Large Language Models (LLMs) are gaining prevalence in healthcare. OpenAI, in collaboration with Microsoft Research, is exploring the use cases of such technology in healthcare and medical applications. They aim to understand the opportunities, limitations, and risks in this context. Google’s Language Model for Dialog Application or “LaMDA” (replaced by their Pre-training with Abstracted Langage Modeling “PaLM”) and OpenAI’s previous Generative Pretrained Transformer 3.5 (GPT-3.5) have also been under study for medical applications. Interestingly, these LLMs, although not specifically trained for healthcare, demonstrated competence in the medical field using open-source internet information.
These LLMs have been used to develop the next tool in a physician’s pocket – a medical AI chatbot. By integrating OpenAI’s GPT-4 with medical expertise, a chatbot that engages users conversationally was created. Users initiate a session by entering a query or “prompt” in natural language, and GPT-4 responds, creating a human-like conversation. The system’s ability to maintain the context of an ongoing conversation enhances its usability and natural feel.
However, its responses are sensitive to the prompt’s wording, necessitating careful development and testing of prompts. GPT-4 can accurately answer definitive prompts, but it can also engage in complex interactions with prompts that lack a single correct answer. It provides error checking, identifying mistakes in its work and human-generated content.

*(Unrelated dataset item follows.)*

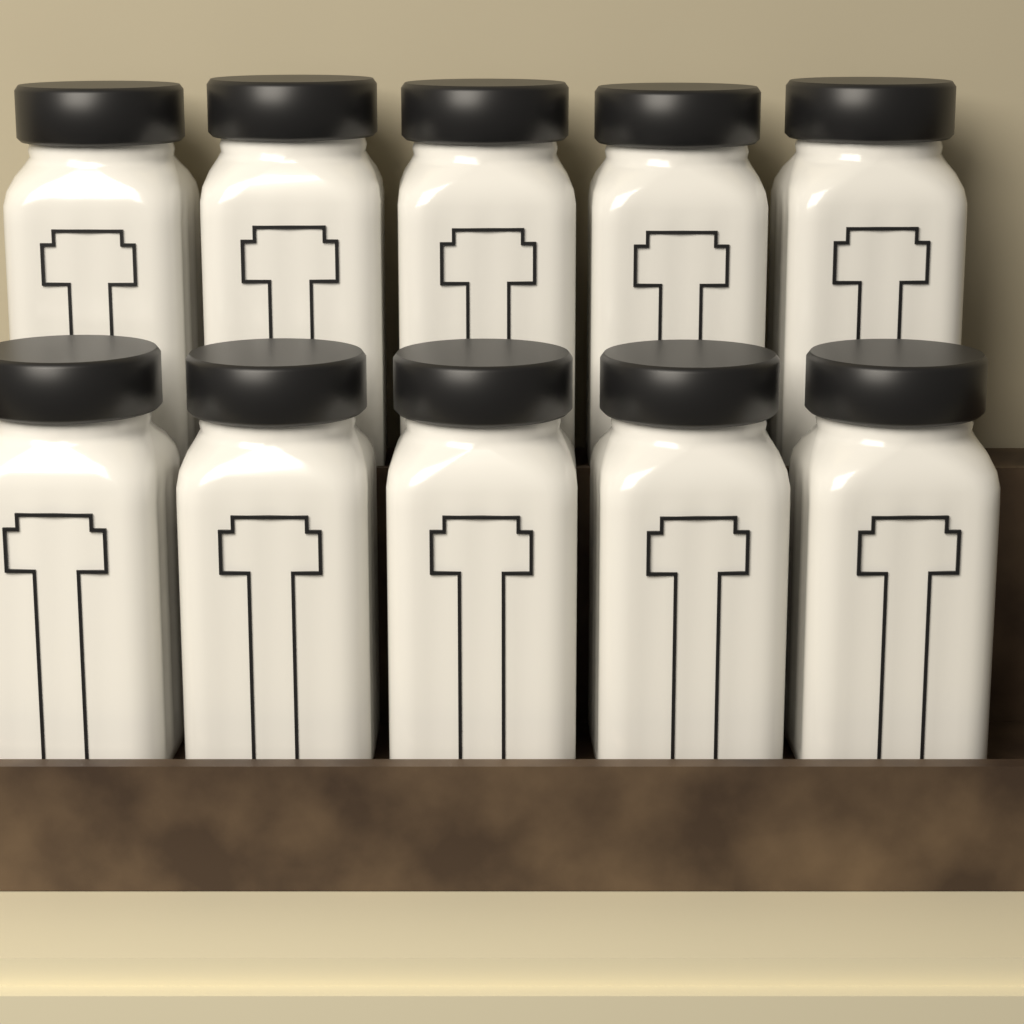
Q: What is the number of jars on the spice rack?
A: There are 10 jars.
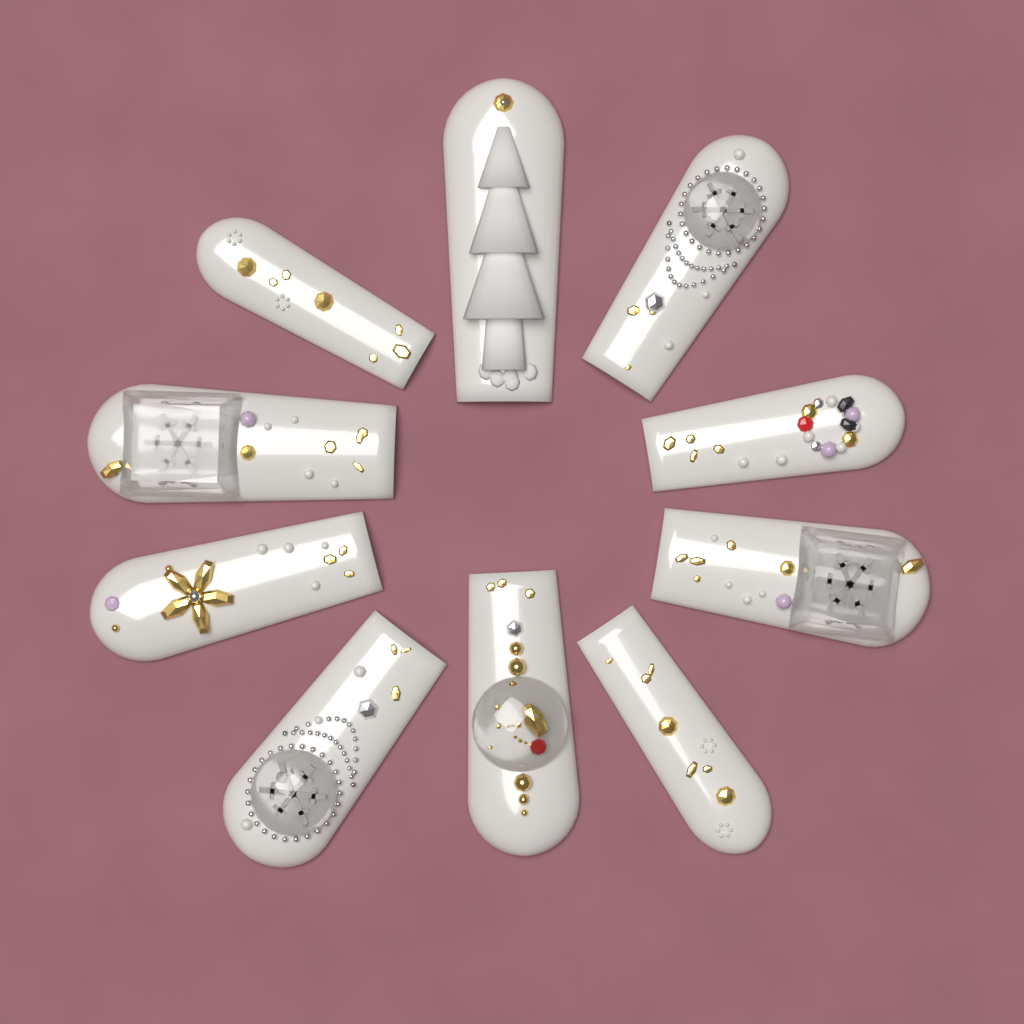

GPT-4’s medical knowledge can serve tasks such as consultation, diagnosis, and education. It can read medical research material and engage in an informed discussion about it. However, like human reasoning, GPT-4 is fallible. It makes mistakes, but it can also identify them. The medical AI chatbot can write medical notes based on exchanges between providers and patients, even making sense of the subjective, objective, assessment, and plan (SOAP) format. It also includes billing codes as necessary. The chatbot can understand authorisation information, and prescriptions, that comply with Health Level Seven (HL7) and Fast Healthcare Interoperability Resources (FHIR) standards.
However, problems such as false responses or “hallucinations” pose dangers in a medical context. For instance, the AI chatbot created a medical note recording a body-mass index (BMI) without any related detail entered into the system. In another instance, the chatbot indicated no problems for the patient, but the clinician identified signs of medical complications.
While these tools can significantly enhance the consultation process and assist both the provider and patient, they are not without flaws and risks. The article speaks to a solution where the chatbot re-reads its information and it correctly identified these errors.
The article also highlights other improvements needed in the LLMs and chatbots. This is just the beginning of new possibilities and new risks. But, there is no denying that these tools hold the potential to optimise healthcare services.